Take the lines below between the one holding "48: (321, 292)" and the one holding "73: (141, 283)", inclusive, and copy them exactly. Add nothing.

Pixel coordinate tracking data:
----

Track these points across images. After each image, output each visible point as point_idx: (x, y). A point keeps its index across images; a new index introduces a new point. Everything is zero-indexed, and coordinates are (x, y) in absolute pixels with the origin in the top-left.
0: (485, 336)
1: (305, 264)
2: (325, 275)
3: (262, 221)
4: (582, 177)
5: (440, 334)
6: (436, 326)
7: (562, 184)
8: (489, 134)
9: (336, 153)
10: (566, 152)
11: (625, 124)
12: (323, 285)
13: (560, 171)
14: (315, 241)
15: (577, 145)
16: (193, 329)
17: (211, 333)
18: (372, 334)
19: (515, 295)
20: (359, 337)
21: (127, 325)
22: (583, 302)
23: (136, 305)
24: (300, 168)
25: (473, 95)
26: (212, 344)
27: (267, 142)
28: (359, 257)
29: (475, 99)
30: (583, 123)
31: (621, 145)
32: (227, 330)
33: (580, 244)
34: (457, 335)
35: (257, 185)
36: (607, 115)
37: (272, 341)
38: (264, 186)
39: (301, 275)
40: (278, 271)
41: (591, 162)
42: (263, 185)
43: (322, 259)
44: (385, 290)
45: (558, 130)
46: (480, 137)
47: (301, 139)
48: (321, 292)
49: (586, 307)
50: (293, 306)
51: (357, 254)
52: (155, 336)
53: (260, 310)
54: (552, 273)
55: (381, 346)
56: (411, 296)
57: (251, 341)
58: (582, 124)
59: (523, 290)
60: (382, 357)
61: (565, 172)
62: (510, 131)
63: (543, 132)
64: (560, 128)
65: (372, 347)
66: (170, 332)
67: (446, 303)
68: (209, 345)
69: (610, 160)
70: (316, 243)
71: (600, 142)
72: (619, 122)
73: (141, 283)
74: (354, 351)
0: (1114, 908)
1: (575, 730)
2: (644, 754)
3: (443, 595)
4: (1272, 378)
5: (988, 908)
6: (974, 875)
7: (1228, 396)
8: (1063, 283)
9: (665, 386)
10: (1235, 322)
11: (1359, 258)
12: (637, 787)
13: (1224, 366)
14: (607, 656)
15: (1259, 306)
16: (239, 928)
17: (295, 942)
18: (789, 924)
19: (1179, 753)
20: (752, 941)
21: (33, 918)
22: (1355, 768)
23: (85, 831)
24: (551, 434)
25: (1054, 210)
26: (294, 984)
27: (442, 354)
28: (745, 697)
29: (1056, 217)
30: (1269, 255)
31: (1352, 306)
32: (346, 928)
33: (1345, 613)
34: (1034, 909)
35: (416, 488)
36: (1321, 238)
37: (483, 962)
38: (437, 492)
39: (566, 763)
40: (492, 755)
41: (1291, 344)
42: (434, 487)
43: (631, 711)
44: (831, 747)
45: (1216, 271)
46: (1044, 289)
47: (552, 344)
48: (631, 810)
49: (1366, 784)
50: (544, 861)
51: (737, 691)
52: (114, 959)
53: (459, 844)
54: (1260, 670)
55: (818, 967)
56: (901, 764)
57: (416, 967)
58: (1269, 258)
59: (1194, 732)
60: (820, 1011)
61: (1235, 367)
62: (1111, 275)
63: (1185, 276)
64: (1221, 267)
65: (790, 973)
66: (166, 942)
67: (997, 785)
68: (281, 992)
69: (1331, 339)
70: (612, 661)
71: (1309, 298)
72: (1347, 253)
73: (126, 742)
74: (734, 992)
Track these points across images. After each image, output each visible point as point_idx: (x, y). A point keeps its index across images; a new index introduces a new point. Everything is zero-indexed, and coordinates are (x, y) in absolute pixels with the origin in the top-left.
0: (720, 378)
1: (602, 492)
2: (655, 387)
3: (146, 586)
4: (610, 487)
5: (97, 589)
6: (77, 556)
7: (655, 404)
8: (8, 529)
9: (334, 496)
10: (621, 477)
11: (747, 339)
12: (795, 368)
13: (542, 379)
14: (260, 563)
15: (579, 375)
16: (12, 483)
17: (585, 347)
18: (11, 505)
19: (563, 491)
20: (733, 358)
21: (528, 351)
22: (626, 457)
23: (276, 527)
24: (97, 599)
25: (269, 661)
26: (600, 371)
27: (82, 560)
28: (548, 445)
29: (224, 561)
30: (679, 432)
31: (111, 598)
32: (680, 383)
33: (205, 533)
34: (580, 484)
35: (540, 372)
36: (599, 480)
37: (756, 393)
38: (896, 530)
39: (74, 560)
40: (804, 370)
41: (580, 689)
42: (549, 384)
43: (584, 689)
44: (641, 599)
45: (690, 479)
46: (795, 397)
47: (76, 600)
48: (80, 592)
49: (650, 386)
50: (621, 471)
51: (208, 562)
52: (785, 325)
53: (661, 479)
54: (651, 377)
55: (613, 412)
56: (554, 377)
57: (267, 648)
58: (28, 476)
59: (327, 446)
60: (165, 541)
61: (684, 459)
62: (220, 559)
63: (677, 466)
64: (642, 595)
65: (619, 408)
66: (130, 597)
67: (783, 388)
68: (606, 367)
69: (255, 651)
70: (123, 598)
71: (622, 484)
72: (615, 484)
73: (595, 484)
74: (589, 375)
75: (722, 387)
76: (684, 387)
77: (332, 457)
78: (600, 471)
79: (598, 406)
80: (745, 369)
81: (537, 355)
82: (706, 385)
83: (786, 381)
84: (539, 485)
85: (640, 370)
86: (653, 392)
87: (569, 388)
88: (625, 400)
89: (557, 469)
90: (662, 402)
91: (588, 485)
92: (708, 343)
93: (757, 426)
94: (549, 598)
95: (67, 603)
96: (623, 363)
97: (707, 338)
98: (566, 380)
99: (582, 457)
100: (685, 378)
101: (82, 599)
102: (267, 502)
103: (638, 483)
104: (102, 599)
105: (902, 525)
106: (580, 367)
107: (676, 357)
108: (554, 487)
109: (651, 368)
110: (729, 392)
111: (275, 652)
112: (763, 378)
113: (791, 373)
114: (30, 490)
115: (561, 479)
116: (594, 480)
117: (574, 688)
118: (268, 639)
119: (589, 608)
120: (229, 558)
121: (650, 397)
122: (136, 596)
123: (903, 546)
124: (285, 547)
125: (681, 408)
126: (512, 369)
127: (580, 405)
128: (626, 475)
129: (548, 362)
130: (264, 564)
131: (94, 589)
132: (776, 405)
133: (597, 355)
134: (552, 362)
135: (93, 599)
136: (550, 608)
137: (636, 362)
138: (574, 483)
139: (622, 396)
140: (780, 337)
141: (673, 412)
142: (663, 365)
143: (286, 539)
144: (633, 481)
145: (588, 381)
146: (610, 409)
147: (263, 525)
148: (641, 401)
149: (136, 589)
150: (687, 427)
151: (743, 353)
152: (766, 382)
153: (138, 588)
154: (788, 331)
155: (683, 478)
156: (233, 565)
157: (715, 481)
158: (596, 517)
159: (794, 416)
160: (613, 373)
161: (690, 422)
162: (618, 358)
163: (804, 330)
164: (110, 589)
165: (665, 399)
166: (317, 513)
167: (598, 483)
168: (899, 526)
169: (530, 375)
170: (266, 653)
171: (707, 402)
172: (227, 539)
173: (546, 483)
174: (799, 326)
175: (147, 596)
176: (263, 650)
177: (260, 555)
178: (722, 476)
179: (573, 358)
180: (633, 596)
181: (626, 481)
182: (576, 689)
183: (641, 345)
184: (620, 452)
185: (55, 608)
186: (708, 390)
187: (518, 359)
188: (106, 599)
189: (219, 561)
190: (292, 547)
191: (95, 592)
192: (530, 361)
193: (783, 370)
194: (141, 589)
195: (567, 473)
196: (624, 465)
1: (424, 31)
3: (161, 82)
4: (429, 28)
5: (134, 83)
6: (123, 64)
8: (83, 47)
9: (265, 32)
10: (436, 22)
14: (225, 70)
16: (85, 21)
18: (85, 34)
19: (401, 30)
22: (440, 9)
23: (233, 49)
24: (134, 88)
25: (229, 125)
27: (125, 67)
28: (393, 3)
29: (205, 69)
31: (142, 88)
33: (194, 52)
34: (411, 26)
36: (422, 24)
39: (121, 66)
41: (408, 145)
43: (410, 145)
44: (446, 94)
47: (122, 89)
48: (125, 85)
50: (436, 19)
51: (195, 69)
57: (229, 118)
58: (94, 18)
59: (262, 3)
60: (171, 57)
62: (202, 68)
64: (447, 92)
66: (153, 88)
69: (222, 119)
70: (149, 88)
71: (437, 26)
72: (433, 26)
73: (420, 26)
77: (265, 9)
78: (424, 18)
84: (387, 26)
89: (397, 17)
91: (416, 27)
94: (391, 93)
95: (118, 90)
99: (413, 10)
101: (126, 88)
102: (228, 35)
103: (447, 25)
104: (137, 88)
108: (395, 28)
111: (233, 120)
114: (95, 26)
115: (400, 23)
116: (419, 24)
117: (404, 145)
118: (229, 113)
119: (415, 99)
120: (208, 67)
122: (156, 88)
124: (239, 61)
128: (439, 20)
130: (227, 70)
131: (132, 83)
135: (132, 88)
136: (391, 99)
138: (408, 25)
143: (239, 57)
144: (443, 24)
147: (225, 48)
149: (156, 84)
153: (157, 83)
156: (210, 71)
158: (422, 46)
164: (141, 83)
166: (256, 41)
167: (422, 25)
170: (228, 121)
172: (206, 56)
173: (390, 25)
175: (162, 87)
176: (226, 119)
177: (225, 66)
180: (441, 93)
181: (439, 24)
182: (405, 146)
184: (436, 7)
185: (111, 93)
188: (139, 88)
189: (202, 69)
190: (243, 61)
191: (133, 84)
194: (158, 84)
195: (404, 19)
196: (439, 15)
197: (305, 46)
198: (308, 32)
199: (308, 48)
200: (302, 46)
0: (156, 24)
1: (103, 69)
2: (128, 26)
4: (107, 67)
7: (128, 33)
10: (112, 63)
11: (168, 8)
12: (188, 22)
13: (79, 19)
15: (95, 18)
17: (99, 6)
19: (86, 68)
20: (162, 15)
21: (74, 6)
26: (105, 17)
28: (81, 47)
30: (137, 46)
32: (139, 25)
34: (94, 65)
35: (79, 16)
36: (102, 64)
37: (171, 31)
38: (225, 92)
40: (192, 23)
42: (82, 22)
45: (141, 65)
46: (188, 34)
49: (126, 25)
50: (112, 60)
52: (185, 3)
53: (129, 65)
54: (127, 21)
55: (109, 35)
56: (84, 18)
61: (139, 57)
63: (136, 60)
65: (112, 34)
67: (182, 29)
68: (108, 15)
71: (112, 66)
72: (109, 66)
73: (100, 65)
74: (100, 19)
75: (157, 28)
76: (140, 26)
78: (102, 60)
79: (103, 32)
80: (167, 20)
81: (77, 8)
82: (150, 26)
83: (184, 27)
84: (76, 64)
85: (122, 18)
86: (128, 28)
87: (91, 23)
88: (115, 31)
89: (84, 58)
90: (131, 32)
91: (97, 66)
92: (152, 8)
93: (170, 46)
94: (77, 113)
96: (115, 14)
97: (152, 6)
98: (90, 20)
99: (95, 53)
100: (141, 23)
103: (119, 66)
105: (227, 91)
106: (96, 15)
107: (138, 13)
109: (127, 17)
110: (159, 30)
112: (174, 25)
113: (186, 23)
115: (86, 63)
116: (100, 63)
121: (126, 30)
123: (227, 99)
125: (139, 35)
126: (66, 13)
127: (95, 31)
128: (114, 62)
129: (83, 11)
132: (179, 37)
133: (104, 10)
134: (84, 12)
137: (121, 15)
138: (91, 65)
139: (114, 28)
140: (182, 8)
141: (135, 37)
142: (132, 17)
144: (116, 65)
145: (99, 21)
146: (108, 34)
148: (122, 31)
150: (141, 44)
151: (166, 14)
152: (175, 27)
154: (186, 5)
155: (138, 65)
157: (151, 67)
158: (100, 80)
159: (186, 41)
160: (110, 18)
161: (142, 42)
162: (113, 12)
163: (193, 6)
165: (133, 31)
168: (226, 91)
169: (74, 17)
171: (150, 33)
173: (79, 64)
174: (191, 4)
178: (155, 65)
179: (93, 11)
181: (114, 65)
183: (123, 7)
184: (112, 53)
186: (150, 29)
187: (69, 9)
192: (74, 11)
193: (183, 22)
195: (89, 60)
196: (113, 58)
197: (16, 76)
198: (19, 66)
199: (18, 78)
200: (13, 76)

----

*YOUR SOLUTION*:
48: (321, 292)
49: (586, 307)
50: (293, 306)
51: (357, 254)
52: (155, 336)
53: (260, 310)
54: (552, 273)
55: (381, 346)
56: (411, 296)
57: (251, 341)
58: (582, 124)
59: (523, 290)
60: (382, 357)
61: (565, 172)
62: (510, 131)
63: (543, 132)
64: (560, 128)
65: (372, 347)
66: (170, 332)
67: (446, 303)
68: (209, 345)
69: (610, 160)
70: (316, 243)
71: (600, 142)
72: (619, 122)
73: (141, 283)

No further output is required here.